Data Manipulation in R Import and export data
Learn how to read CSV files in R

It is usual to find datasets in CSV (comma separated values) format. This type of data storage is a lightweight solution for the most use cases. In this tutorial you will learn how to read a CSV in R to work with.

How to read a CSV file in R?

In this section you will learn how to import a CSV file in R with the read.csv and read.csv2 functions. You can see the basic syntax of the functions with the most common arguments in the following code block. For additional details remember to type ?read.csv or ?read.csv2.

# Comma as separator and dot as decimal point by default
read.csv(file,                 # File name or full path of the file
         header = TRUE,        # Whether to read the header or not
         sep = ",",            # Separator of the values
         quote = "\"'",        # Quoting character
         dec = ".",            # Decimal point
         fill = TRUE,          # Whether to fill blacks or not
         comment.char = "",    # Character of the comments or empty string 
         encoding = "unknown", # Encoding of the file
         ...)                  # Additional arguments

# Semicolon as separator and comma as decimal point by default
read.csv2(file, header = TRUE, sep = ";", quote = """, dec = ",",
          fill = TRUE, comment.char = "", encoding = "unknown", ...)

You may have noticed that the only difference between the functions are the separator of the values and the decimal separator, due to in some countries they use commas as decimal separator.

In the second case, in order to create CSV files the semicolon is needed if some numbers are decimals. As you may find datasets with both characteristics, you can use the corresponding function instead of changing the parameters of the arguments.

The following table summarizes the three main default arguments:

Function Header Sep Dec
read.csv TRUE “,” “.”
read.csv2 TRUE “;” “,”

In order to load a CSV file in R with the default arguments, you can pass the file as string to the corresponding function. The output will be of class data.frame.

read.csv("my_file.csv")

If you just execute the previous code you will print the data frame but it will not be stored in memory, since you have not assigned it to any variable. If you save it in a variable called my_file, you will be able to access the variables or the data you want.

my_file <- read.csv("my_file.csv")

The file must be on your working directory. If not, you will need to specify the full path of the file in the file argument.

CSV file header

By default, the functions read the header of the files. In case you want to read the CSV without header you will need to set to FALSE the header argument.

read.csv("my_file.csv", header = FALSE)

CSV encoding

A common issue arises with bad encoding of the files. In case you are reading a file with rare characters you maybe need to specify the encoding. Setting the encoding to UTF-8 tends to solve the most of these problems.

read.csv("my_file.csv", encoding = "UTF-8")

Note that this argument and the following are inherited from the read.table function.

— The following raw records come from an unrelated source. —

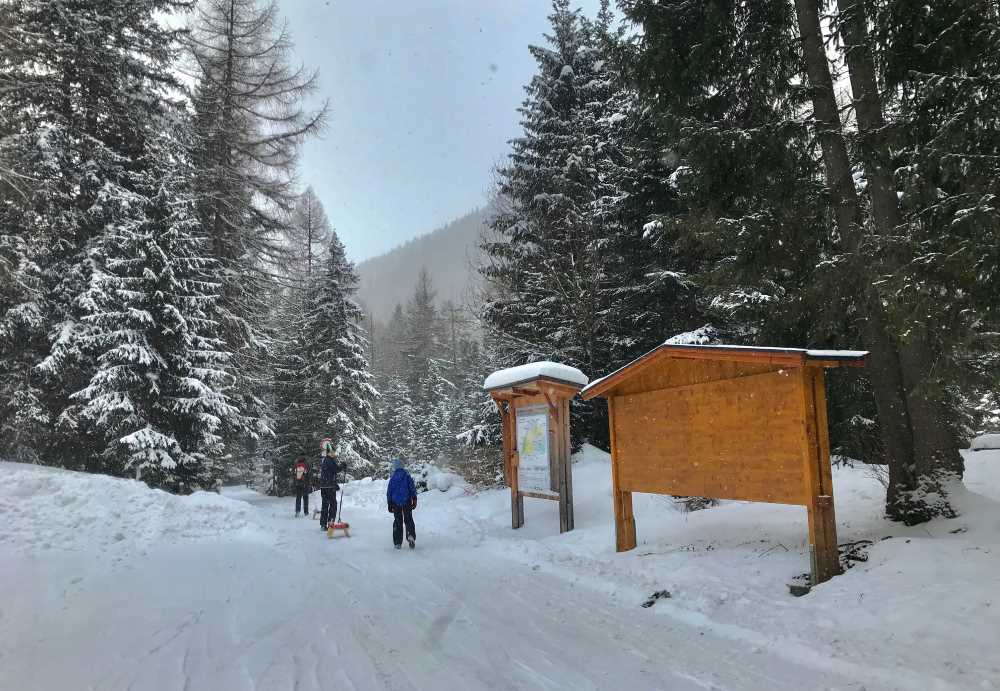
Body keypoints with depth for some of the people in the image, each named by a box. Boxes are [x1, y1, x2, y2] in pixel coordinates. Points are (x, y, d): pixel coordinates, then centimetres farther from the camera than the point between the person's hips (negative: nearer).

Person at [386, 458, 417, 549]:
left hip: (396, 503, 1)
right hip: (407, 501, -1)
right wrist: (414, 500, -2)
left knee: (397, 521, 11)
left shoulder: (393, 478, 0)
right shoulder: (407, 476, -3)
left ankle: (397, 542, 11)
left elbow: (389, 492, 3)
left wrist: (389, 504, 11)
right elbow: (412, 488, -6)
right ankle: (411, 535, -17)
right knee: (408, 520, 8)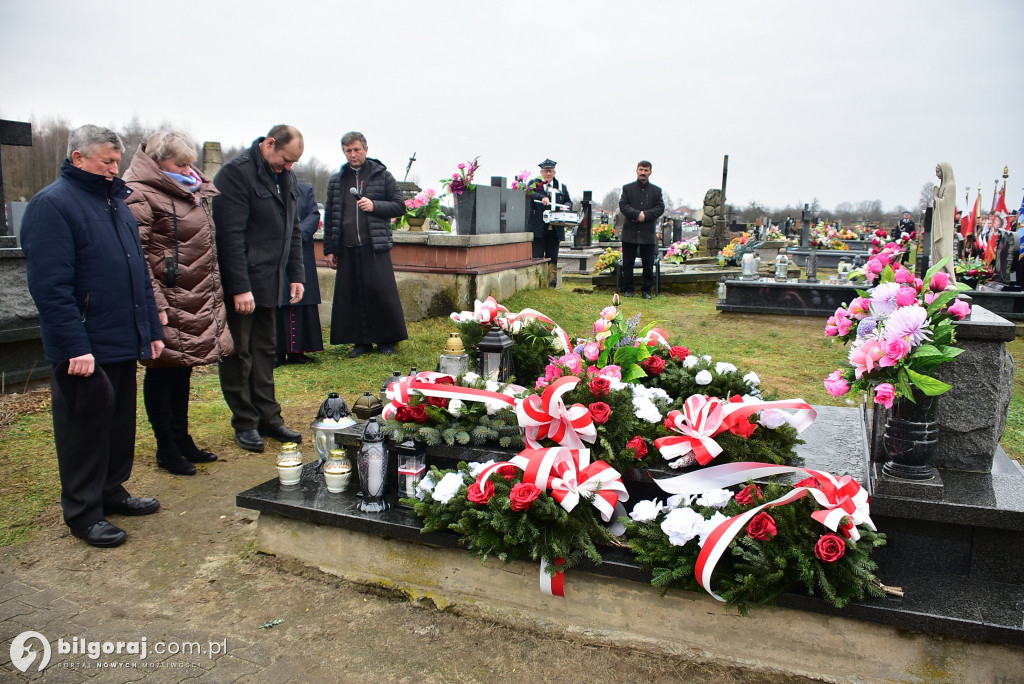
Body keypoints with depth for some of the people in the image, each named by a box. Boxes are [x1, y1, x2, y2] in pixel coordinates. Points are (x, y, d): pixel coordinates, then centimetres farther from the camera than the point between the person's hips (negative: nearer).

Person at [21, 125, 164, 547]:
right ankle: (83, 513, 17)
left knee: (120, 422, 17)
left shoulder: (115, 201, 15)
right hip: (85, 349, -8)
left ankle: (111, 491, 33)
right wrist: (75, 346, -23)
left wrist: (152, 329, 16)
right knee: (85, 429, 3)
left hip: (124, 343, 8)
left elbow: (139, 272, 19)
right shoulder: (51, 205, -11)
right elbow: (50, 285, -18)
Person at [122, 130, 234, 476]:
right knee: (163, 373, 3)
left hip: (197, 301, 9)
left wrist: (214, 289, 21)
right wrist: (154, 304, -24)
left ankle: (182, 440, 29)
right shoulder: (141, 195, -13)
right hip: (168, 305, -9)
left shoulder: (193, 190, 15)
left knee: (183, 370, 17)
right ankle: (167, 450, 16)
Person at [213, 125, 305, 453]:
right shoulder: (236, 173, -14)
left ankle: (268, 418, 20)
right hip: (241, 285, -8)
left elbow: (293, 230, 18)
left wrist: (295, 275, 10)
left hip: (268, 283, 8)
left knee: (265, 350, 12)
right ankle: (244, 423, 11)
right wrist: (239, 287, -22)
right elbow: (230, 235, -19)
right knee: (239, 353, 1)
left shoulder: (286, 178, 12)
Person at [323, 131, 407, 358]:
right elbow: (330, 216, 16)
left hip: (375, 245, -3)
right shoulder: (336, 180, 15)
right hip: (347, 248, 3)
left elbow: (400, 205, 5)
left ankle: (387, 340, 7)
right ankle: (361, 341, 13)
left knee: (381, 291, -6)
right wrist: (329, 249, 12)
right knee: (351, 295, 2)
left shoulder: (382, 175, 6)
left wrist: (375, 206, -12)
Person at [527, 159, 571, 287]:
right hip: (539, 228, -3)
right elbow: (528, 194, -15)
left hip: (555, 229, 3)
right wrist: (542, 197, -32)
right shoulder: (534, 184, 5)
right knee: (537, 256, -3)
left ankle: (552, 280, 11)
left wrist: (566, 206, -4)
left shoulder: (561, 187, 18)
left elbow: (569, 202, 20)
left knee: (553, 257, 6)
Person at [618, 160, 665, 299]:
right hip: (630, 232, 0)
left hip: (648, 234, 1)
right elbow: (623, 205, -4)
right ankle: (628, 289, 14)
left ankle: (646, 290, 13)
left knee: (648, 265, 4)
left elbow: (660, 208, 0)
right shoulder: (627, 188, 7)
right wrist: (637, 214, -17)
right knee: (628, 264, 4)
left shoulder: (656, 190, 9)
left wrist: (645, 215, -14)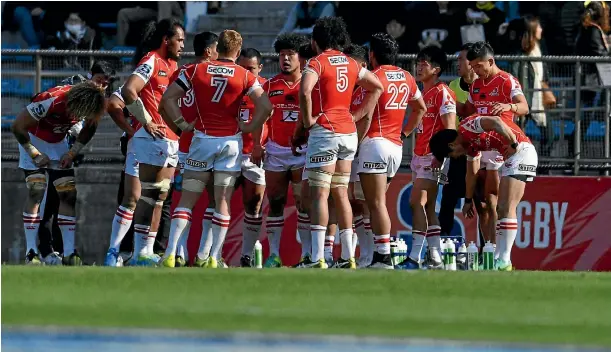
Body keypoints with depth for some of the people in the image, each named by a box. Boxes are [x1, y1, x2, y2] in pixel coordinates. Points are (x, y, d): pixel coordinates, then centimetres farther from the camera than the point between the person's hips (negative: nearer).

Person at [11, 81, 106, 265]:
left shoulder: (88, 104, -21)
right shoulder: (51, 101, -38)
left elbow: (89, 128, 3)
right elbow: (18, 127, -27)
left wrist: (72, 152, -8)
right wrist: (34, 154, -21)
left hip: (58, 142, 5)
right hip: (33, 139, -5)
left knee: (69, 193, -3)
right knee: (36, 190, -17)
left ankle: (69, 252, -1)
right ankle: (31, 252, -15)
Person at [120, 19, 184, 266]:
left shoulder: (172, 65, 17)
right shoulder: (152, 62, -10)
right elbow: (128, 91, -22)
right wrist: (147, 122, -17)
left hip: (171, 140, 9)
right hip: (153, 137, -9)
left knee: (160, 197, 8)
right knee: (148, 196, -8)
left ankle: (147, 251, 10)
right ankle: (141, 253, -7)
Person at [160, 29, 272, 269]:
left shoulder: (195, 71, 2)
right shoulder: (244, 76, -1)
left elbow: (168, 98, 0)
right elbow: (265, 106, -11)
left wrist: (182, 124, 4)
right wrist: (248, 128, 1)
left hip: (202, 140, 0)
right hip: (231, 141, 0)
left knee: (187, 200, 5)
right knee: (223, 202, 5)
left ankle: (170, 255, -5)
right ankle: (214, 258, 0)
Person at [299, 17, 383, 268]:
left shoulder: (317, 63, -7)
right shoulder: (352, 65, 13)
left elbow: (305, 92, -24)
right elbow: (377, 87, 20)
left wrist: (308, 120, -11)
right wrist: (358, 115, 16)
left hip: (324, 131, -6)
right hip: (349, 132, 6)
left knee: (319, 194, -8)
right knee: (341, 194, 12)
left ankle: (318, 258, -14)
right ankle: (348, 257, 12)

Note that this argument and the following are inherited from the read.table function.

The na.strings argument

Sometimes the files contain some character string that represents missing or omitted values. You will find more information about how missing values are handled in the source of the data set you are working with. In order to solve this issue you can convert them to NA values with the na.strings argument, specifying the character string that represents the missing value.

Consider, for instance, that in your CSV file the -9999 values represent missing data. In this scenario you could type:

read.csv("my_file.csv", na.strings = "-9999") 

Moreover, in case the file contains multiple na.strings you can specify all inside a vector.

read.csv("my_file.csv", na.strings = c("-9999" , "Na" )) 

However, if you need to remove NA values or the value specified as it after importing you will need to use the corresponding function depending on your data. The most common function to remove missing values is na.omit.

The stringsAsFactors argument

The stringsAsFactors argument of the function will transform the string (character) columns of the dataset into factors.

read.csv("my_file.csv", stringsAsFactos = TRUE) 

Read multiple CSV files in R

It is worth to mention that it is possible to import multiple CSV files at the same time instead of loading them into R one by one. For that purpose you can use the list.files function in order to look for all CSV files and then read them applying the read.csv (or read.csv2) function with the sapply function.

files <-  list.files(pattern = "*.csv")

multiple_csv <- sapply(files, read.csv)